In her new role as Board of Education chair, Kelley wants to make sure that Old Saybrook schools’ students have consistent and sufficient opportunities to build skills in math and science. In an economy whose tools are computers and software rather than pencils and paper, employers expect employees to arrive equipped with STEM (Science, Technology, Engineering, and Math) skills.
Her aspirations led her to earn a bachelors’ degree with a dual major in biology and art history. As part of her program, she did research in medical laboratories in New York City. She currently is nearly finished a program that will lead to her earning a masters’ degree in public health.
Her current full-time post is working for Medtronic as director of clinical research for the firm’s minimally invasive surgery product line.
Since joining the Board of Education in 2010, Kelley has served on the budget and fiscal committee and chaired the Facilities Committee that oversaw the summer 2015 school projects including the replacement of the middle school roof and the Goodwin School windows. She also was the board liaison for labor negotiations for the custodians and the school administrators’ contracts.
“The board is pretty highly functioning right now and there is a good spirit of collaboration. There will be some level of change going forward, but what it will be, we’ll just have to evaluate as we go along,” says Kelley.
The Board of Education is about to embark on a new strategic planning process, which the board does every five years. The board recently hired the non-profit New England Schools Development Council to facilitate the planning process.
The issues facing the board in this year’s planning process include national education reform initiatives, changes to the national education authorizing legislation, and navigating and translating Common Core standards into the district’s curriculum and teaching.
“We need to support our teachers, students, and parents in this transition to Common Core. This is a different way of teaching and we have to face it from a holistic perspective,” says Kelley.
In Connecticut, years ago the state Board of Education adopted the national Common Core standards as the state’s guidance for language arts and math. Recently the state Board of Education also adopted the Common Core Standards for science. These standards—a list of what knowledge, skills, and concepts should be acquired at each grade level in each subject—and the state Department of Education guidance on how to implement the standards guide local districts’ approaches to curriculum, teaching, learning, and assessment.
The school year of 2014-’15 was the first in which the new multi-state Smarter Balanced Assessment tests (based on Common Core standards) became the state’s main standardized tests.
“Implementation went fairly well. Now it’s about interpreting the results and seeing how the results fit into the broader picture. We always look at the results and develop an action plan,” says Kelley.
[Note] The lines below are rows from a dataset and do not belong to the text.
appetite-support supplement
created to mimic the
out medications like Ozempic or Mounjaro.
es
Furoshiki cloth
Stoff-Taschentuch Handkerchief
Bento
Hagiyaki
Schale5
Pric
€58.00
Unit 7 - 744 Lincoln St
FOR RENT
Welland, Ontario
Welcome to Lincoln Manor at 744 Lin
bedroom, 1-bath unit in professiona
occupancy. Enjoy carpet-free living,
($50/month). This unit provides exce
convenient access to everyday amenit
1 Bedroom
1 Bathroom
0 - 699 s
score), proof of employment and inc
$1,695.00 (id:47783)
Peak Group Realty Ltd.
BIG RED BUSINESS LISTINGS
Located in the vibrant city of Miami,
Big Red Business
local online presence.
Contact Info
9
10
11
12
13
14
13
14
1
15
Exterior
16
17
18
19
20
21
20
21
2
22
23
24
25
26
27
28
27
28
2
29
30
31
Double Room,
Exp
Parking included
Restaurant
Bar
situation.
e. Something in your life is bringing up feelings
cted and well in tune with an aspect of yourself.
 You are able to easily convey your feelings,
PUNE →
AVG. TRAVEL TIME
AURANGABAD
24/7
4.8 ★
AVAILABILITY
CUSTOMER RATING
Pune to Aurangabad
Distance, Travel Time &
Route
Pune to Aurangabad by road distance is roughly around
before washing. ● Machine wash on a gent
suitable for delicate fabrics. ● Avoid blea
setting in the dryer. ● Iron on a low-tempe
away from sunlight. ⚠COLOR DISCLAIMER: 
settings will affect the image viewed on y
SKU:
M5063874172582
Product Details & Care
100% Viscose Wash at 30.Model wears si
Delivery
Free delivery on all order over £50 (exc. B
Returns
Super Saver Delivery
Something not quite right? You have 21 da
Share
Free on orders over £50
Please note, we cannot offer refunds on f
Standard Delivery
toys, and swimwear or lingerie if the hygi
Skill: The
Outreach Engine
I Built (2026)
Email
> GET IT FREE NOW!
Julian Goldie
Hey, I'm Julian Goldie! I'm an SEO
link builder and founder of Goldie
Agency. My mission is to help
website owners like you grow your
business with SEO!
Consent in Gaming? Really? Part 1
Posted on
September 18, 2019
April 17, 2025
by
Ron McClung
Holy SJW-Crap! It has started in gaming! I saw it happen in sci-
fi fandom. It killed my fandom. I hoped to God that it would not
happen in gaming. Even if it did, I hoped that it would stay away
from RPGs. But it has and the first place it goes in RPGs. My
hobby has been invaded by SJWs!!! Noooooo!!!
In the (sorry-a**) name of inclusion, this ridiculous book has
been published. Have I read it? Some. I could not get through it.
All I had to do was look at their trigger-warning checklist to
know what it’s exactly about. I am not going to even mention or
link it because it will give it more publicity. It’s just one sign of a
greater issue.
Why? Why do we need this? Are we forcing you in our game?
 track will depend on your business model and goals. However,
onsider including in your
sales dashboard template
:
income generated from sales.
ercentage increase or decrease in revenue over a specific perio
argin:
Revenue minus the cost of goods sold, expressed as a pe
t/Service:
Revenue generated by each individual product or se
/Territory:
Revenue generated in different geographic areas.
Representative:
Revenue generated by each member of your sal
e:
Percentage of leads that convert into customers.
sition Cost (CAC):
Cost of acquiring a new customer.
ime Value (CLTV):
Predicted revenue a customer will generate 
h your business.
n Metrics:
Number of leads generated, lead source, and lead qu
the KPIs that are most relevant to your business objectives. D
Kelley’s interest in education and youth development started early. While in high school and college, she tutored struggling students; for four years in New York City, she was a counselor for visually impaired teens, helping them to learn life skills and become independent. She also served for three years as the swim coach for students ages 5 to 18 at New York City’s 92nd Street Y.
Today, she works as an adult advisor to the teen youth group at First Church of Christ (Congregational) in Old Saybrook.
“I think I like working with teens because I feel that teenagers need an adult outside of their parents to talk to. I always hope to serve in this role the way that adults served that role for me,” says Kelley.
“My two biggest adult models growing up were the advisor for my church youth group (I still see him to this day) and my high school swim coach. My coach was such a positive and supportive person. She always took the time to talk through any personal or school issues while also helping to model [good] behavior and teaching us healthy habits,” she continues.
With two pre-school children, a fulltime job, and volunteer roles as Board of Education chair and youth group advisor, Kelley admits she’s busy—but not too busy to marvel in watching her children grow.
“Now I spend a lot of my free time playing with my kids,” Kelley says. “It’s great to see how they see the world.”